Foul play is suspected in Coleman’s disappearance. Unfortunately, the police refused to accept a missing persons report for over three months, by which time I’m sure the case was already cold.
This article has some more on the disappearance and identification of Randi Stacey Boothe-Wilson, which I blogged about the other day. Included in the article is a color photo of Boothe-Wilson.
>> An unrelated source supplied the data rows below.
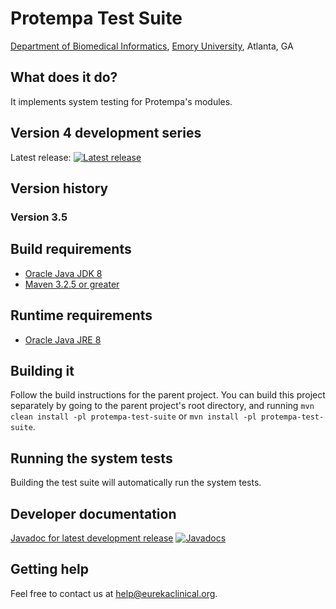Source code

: # Protempa Test Suite
[Department of Biomedical Informatics](http://bmi.emory.edu), [Emory University](http://www.emory.edu), Atlanta, GA

## What does it do?
It implements system testing for Protempa's modules.

## Version 4 development series
Latest release: [![Latest release](https://maven-badges.herokuapp.com/maven-central/org.eurekaclinical/protempa-test-suite/badge.svg)](https://maven-badges.herokuapp.com/maven-central/org.eurekaclinical/protempa-test-suite)

## Version history
### Version 3.5

## Build requirements
* [Oracle Java JDK 8](http://www.oracle.com/technetwork/java/javase/overview/index.html)
* [Maven 3.2.5 or greater](https://maven.apache.org)

## Runtime requirements
* [Oracle Java JRE 8](http://www.oracle.com/technetwork/java/javase/overview/index.html)

## Building it
Follow the build instructions for the parent project. You can build this project separately by going to the parent project's root directory, and running `mvn clean install -pl protempa-test-suite` or `mvn install -pl protempa-test-suite`.

## Running the system tests
Building the test suite will automatically run the system tests.

## Developer documentation
[Javadoc for latest development release](http://javadoc.io/doc/org.eurekaclinical/protempa-test-suite) [![Javadocs](http://javadoc.io/badge/org.eurekaclinical/protempa-test-suite.svg)](http://javadoc.io/doc/org.eurekaclinical/protempa-test-suite)

## Getting help
Feel free to contact us at help@eurekaclinical.org.
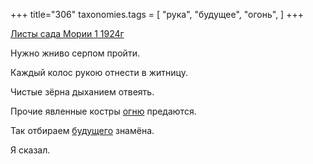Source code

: +++
title="306"
taxonomies.tags = [
 "рука",
 "будущее",
 "огонь",
]
+++

[Листы сада Мории 1 1924г](/agni/1924)

Нужно жниво серпом пройти.   

Каждый колос рукою отнести в житницу.   

Чистые зёрна дыханием отвеять.   

Прочие явленные костры [огню](/tags/огонь) предаются.   

Так отбираем [будущего](/tags/будущее) знамёна.   

Я сказал.   

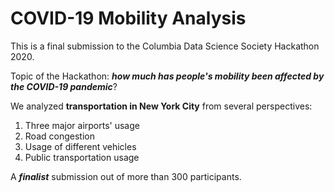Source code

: # COVID-19 Mobility Analysis
This is a final submission to the Columbia Data Science Society Hackathon 2020.

Topic of the Hackathon: ***how much has people's mobility been affected by the COVID-19 pandemic***?

We analyzed **transportation in New York City** from several perspectives:
1. Three major airports' usage
2. Road congestion
3. Usage of different vehicles
4. Public transportation usage

A ***finalist*** submission out of more than 300 participants.
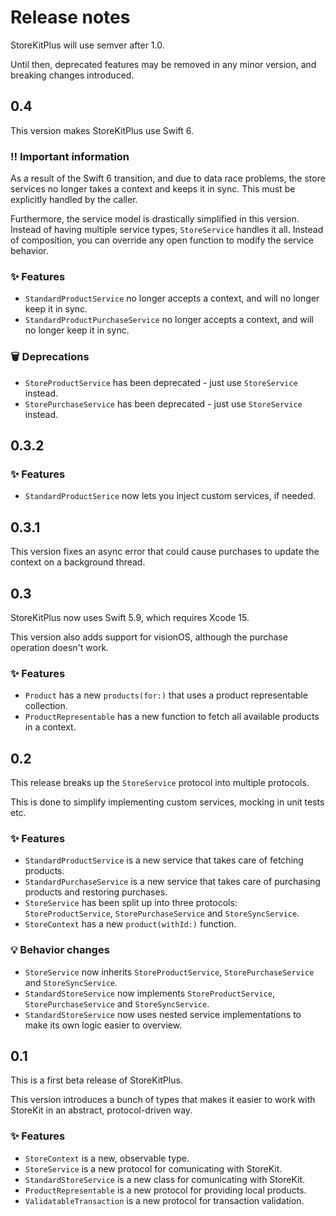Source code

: # Release notes

StoreKitPlus will use semver after 1.0. 

Until then, deprecated features may be removed in any minor version, and breaking changes introduced.


## 0.4

This version makes StoreKitPlus use Swift 6.

### ‼️ Important information

As a result of the Swift 6 transition, and due to data race problems, the store services no longer takes a context and keeps it in sync. This must be explicitly handled by the caller.

Furthermore, the service model is drastically simplified in this version. Instead of having multiple service types, `StoreService` handles it all. Instead of composition, you can override any open function to modify the service behavior.

### ✨ Features

* `StandardProductService` no longer accepts a context, and will no longer keep it in sync.
* `StandardProductPurchaseService` no longer accepts a context, and will no longer keep it in sync.

### 🗑️ Deprecations

* `StoreProductService` has been deprecated - just use `StoreService` instead.
* `StorePurchaseService` has been deprecated - just use `StoreService` instead.



## 0.3.2

### ✨ Features

* `StandardProductSerice` now lets you inject custom services, if needed.



## 0.3.1

This version fixes an async error that could cause purchases to update the context on a background thread. 



## 0.3

StoreKitPlus now uses Swift 5.9, which requires Xcode 15.

This version also adds support for visionOS, although the purchase operation doesn't work.

### ✨ Features

* `Product` has a new `products(for:)` that uses a product representable collection.
* `ProductRepresentable` has a new function to fetch all available products in a context.



## 0.2

This release breaks up the `StoreService` protocol into multiple protocols.

This is done to simplify implementing custom services, mocking in unit tests etc.

### ✨ Features

* `StandardProductService` is a new service that takes care of fetching products.
* `StandardPurchaseService` is a new service that takes care of purchasing products and restoring purchases.
* `StoreService` has been split up into three protocols: `StoreProductService`, `StorePurchaseService` and `StoreSyncService`.
* `StoreContext` has a new `product(withId:)` function.

### 💡 Behavior changes

* `StoreService` now inherits `StoreProductService`, `StorePurchaseService` and `StoreSyncService`.
* `StandardStoreService` now implements `StoreProductService`, `StorePurchaseService` and `StoreSyncService`.
* `StandardStoreService` now uses nested service implementations to make its own logic easier to overview.



## 0.1

This is a first beta release of StoreKitPlus.

This version introduces a bunch of types that makes it easier to work with StoreKit in an abstract, protocol-driven way.

### ✨ Features

* `StoreContext` is a new, observable type.
* `StoreService` is a new protocol for comunicating with StoreKit.
* `StandardStoreService` is a new class for comunicating with StoreKit.
* `ProductRepresentable` is a new protocol for providing local products.
* `ValidatableTransaction` is a new protocol for transaction validation.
It looks like she was light-skinned and had straight hair, which might explain why the body, when it was found, was thought to be a white woman.
They got the DNA sample from “a stamp from a letter purportedly sent by Boothe-Wilson.” That’s clever. Sometimes investigators have to get creative. I read about another article today that was accomplished by fingerprints, and they got the prints, not from an arrest or military record, but from a pawnshop. When you pawn something you have to give a fingerprint.
(The stamp thing wouldn’t work for me. I loathe the taste of them and I buy stamps with sticky backs, or I use a wet sponge to dampen them.)
So it looks like Randi really did send that goodbye letter. It says the cause and manner of death is unknown, as of course is how she made her way to North Carolina. Such a strange case.